Clawing back on principles
In January this year, a member of the mayoral committee of the City of Joburg was fired following a forensic investigation which found that he had breached the city’s code of conduct and veered dishonourably into the conflict of interest.
According to media reports he is yet to dispute, the politician enriched his friend by facilitating lucrative tenders.
After his axing, he disappeared from the public scene into the wilderness as quickly as his entry into the political terrain had been. However, in July, the politician reappeared, armed with a cellphone and internet connectivity. He announced, on Twitter, that he had defected to another political party.
With the characteristic enthusiasm of a new convert, he excoriated his former political home as nothing but a basket of deplorables, the sort of stuff which excites the media into emptying barrels of ink and culling forests.
For their part, the media covered the gentleman’s political reincarnation as a factual happening with no greater significance: the one political party’s loss was the other’s gain, type of thing.
But that innocuous and normal act of the exercise of the fundamental right to associate and disassociate by a citizen such as the politician in question, contains within it a poisoned chalice, not only for the recipient political party, but the country as a whole.
In our party electoral system, nothing stops his new party from fielding him as a public representative in any of the legislatures of the three spheres of government in the next election or, for that matter, replacing another representative with the newly acquired member between now and the elections.
Make no mistake, ilk of this hue is adept at artful manoeuvres which secures it a seat in the front row sooner than anyone notices. So, if – and God forbid – the politician evades both scrutiny and protest and returns to government in the future as a public representative with executive authority, no one can guarantee that he will not continue to abuse the public trust vested in him by benefitting himself, with his friends acting as proxies.
The incident is, in a sense, a microcosm of the many wrongs about South African politics and political parties. It begs many difficult and controversial questions about the distance between parties’ expressed commitment to and the promotion of the public good, in word and in deed.
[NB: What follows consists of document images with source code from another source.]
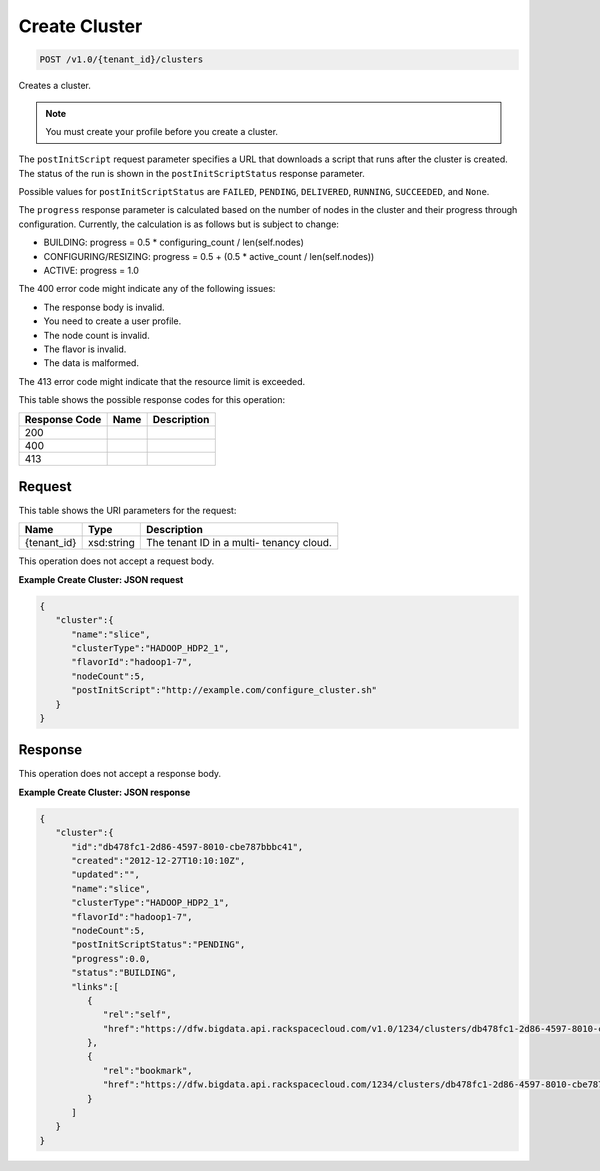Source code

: 
.. THIS OUTPUT IS GENERATED FROM THE WADL. DO NOT EDIT.

Create Cluster
^^^^^^^^^^^^^^^^^^^^^^^^^^^^^^^^^^^^^^^^^^^^^^^^^^^^^^^^^^^^^^^^^^^^^^^^^^^^^^^^

.. code::

    POST /v1.0/{tenant_id}/clusters

Creates a cluster.

.. note::
   You must create your profile before you create 					a cluster.
   
   

The ``postInitScript`` request parameter 				specifies a URL that downloads a script that runs 				after the cluster is created. The status of the run is 				shown in the ``postInitScriptStatus`` 				response parameter.

Possible values for ``postInitScriptStatus`` are ``FAILED``, ``PENDING``, ``DELIVERED``, ``RUNNING``, ``SUCCEEDED``, and ``None``.

The ``progress`` response parameter is 				calculated based on the number of nodes in the cluster 				and their progress through configuration. Currently, 				the calculation is as follows but is subject to 				change:



*  BUILDING: progress = 0.5 * 						configuring_count / 					len(self.nodes)
*  CONFIGURING/RESIZING: progress = 0.5 + 						(0.5 * active_count / 					len(self.nodes))
*  ACTIVE: progress = 					1.0


The 400 error code might indicate any of the 				following issues:



*  The 						response body is 						invalid.
*  You 						need to create a user 					profile.
*  The node 						count is 						invalid.
*  The 						flavor is 						invalid.
*  The 						data is 				malformed.


The 413 error code might indicate that the resource 				limit is exceeded.



This table shows the possible response codes for this operation:


+--------------------------+-------------------------+-------------------------+
|Response Code             |Name                     |Description              |
+==========================+=========================+=========================+
|200                       |                         |                         |
+--------------------------+-------------------------+-------------------------+
|400                       |                         |                         |
+--------------------------+-------------------------+-------------------------+
|413                       |                         |                         |
+--------------------------+-------------------------+-------------------------+


Request
""""""""""""""""

This table shows the URI parameters for the request:

+--------------------------+-------------------------+-------------------------+
|Name                      |Type                     |Description              |
+==========================+=========================+=========================+
|{tenant_id}               |xsd:string               |The tenant ID in a multi-|
|                          |                         |tenancy cloud.           |
+--------------------------+-------------------------+-------------------------+





This operation does not accept a request body.




**Example Create Cluster: JSON request**


.. code::

    {
       "cluster":{
          "name":"slice",
          "clusterType":"HADOOP_HDP2_1",
          "flavorId":"hadoop1-7",
          "nodeCount":5,
          "postInitScript":"http://example.com/configure_cluster.sh"
       }
    }


Response
""""""""""""""""


This operation does not accept a response body.




**Example Create Cluster: JSON response**


.. code::

    {
       "cluster":{
          "id":"db478fc1-2d86-4597-8010-cbe787bbbc41",
          "created":"2012-12-27T10:10:10Z",
          "updated":"",
          "name":"slice",
          "clusterType":"HADOOP_HDP2_1",
          "flavorId":"hadoop1-7",
          "nodeCount":5,
          "postInitScriptStatus":"PENDING",
          "progress":0.0,
          "status":"BUILDING",
          "links":[
             {
                "rel":"self",
                "href":"https://dfw.bigdata.api.rackspacecloud.com/v1.0/1234/clusters/db478fc1-2d86-4597-8010-cbe787bbbc41"
             },
             {
                "rel":"bookmark",
                "href":"https://dfw.bigdata.api.rackspacecloud.com/1234/clusters/db478fc1-2d86-4597-8010-cbe787bbbc41"
             }
          ]
       }
    }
Perhaps the simplest but most fundamental of these questions is whether any of our political parties should admit, as members, those expelled or who otherwise ran aground in other parties for betraying the trust of the people and defeating the ends of social justice, worse still when their misadventures are, as in the case of the Johannesburg political grasshopper, enumerated in forensic reports.
Needless to add that the politician in question sees no contradiction in joining a left-leaning party – his new political home – while at the same time clutching for dear life at a membership card of the far right AfriForum. In fairness to him, perhaps a left-leaning party which expediently embraces a member of AfriForum as one of its own has itself a lot to explain.
And since expediency resides in happy neighbourhood with much of our political practice, the question about the admission of questionable characters into political parties understandably courts laughter and ridicule from fatalistic circles that have accepted the Shakespearean inversion of fairness as foul and foul as fairness, as the standard currency of political trade.
But the thinking sections across the political divide would be agreed on the limits of the short-termism of expediency at best and its destructive nature on political parties themselves, the broader social fabric and national political culture at worst.
We need to look no further than our experience of the past decade for clues about how some trends and practices easily assume a life of their own, eventually coming to hurt everyone, including their progenitors.
So, the question we need to pose and answer is, to the extent that the conduct of all political parties impacts on our national life, how does the citizenry hold them accountable in between elections?
Intraparty mechanisms are, of course, the first port of call, and that is the responsibility of party membership and leaders. Beyond individual parties, one is inclined to think that we require a nonpartisan covenant of principles with which South Africans can identify and rally around.
Modelled along the lines of the National Peace Accord of the early 1990s, all political parties could be engaged to commit to the covenant which would be civil society-driven, with participation of the parties for obvious reasons.
The benefits of such a covenant would be multiple. Firstly, it would privilege reasoned dialogue among the parties. This is crucial at a time when the political space is increasingly becoming polarised, has become a conveyor belt of hysterical binaries, denuding itself of seriousness. It runs the risk of inspiring apathy of the kind in which the ill-intentioned thrive best.
Secondly, it would focus the nation’s attention on issues of principle beyond narrow party-political interests and, thus, serve as an important check and balance against the inclination for the usual political closure of ranks which buys politicians an extra day in office, while offending against the national interest.
Thirdly, it could produce an atmospheric political code of conduct; a compact woven from the diversity of our social norms, cultural and religious beliefs, the values and assumptions contained in our national constitution. Political parties would, over time, hopefully find such a code difficult to breach. It would, in theory, help to inspire a desperately needed statespersonship.
None of this, of course, surpasses the need for an education system which – like all education should ideally seek to achieve – in the words of Chinua Achebe, promotes “a critical intelligence” and patriotism. And he described a patriot as one who “will always demand the highest standards of his country and accept nothing but the best for and from people. He will be outspoken in condemnation of their shortcomings without giving way to superiority, despair or cynicism. That is my idea of a patriot.”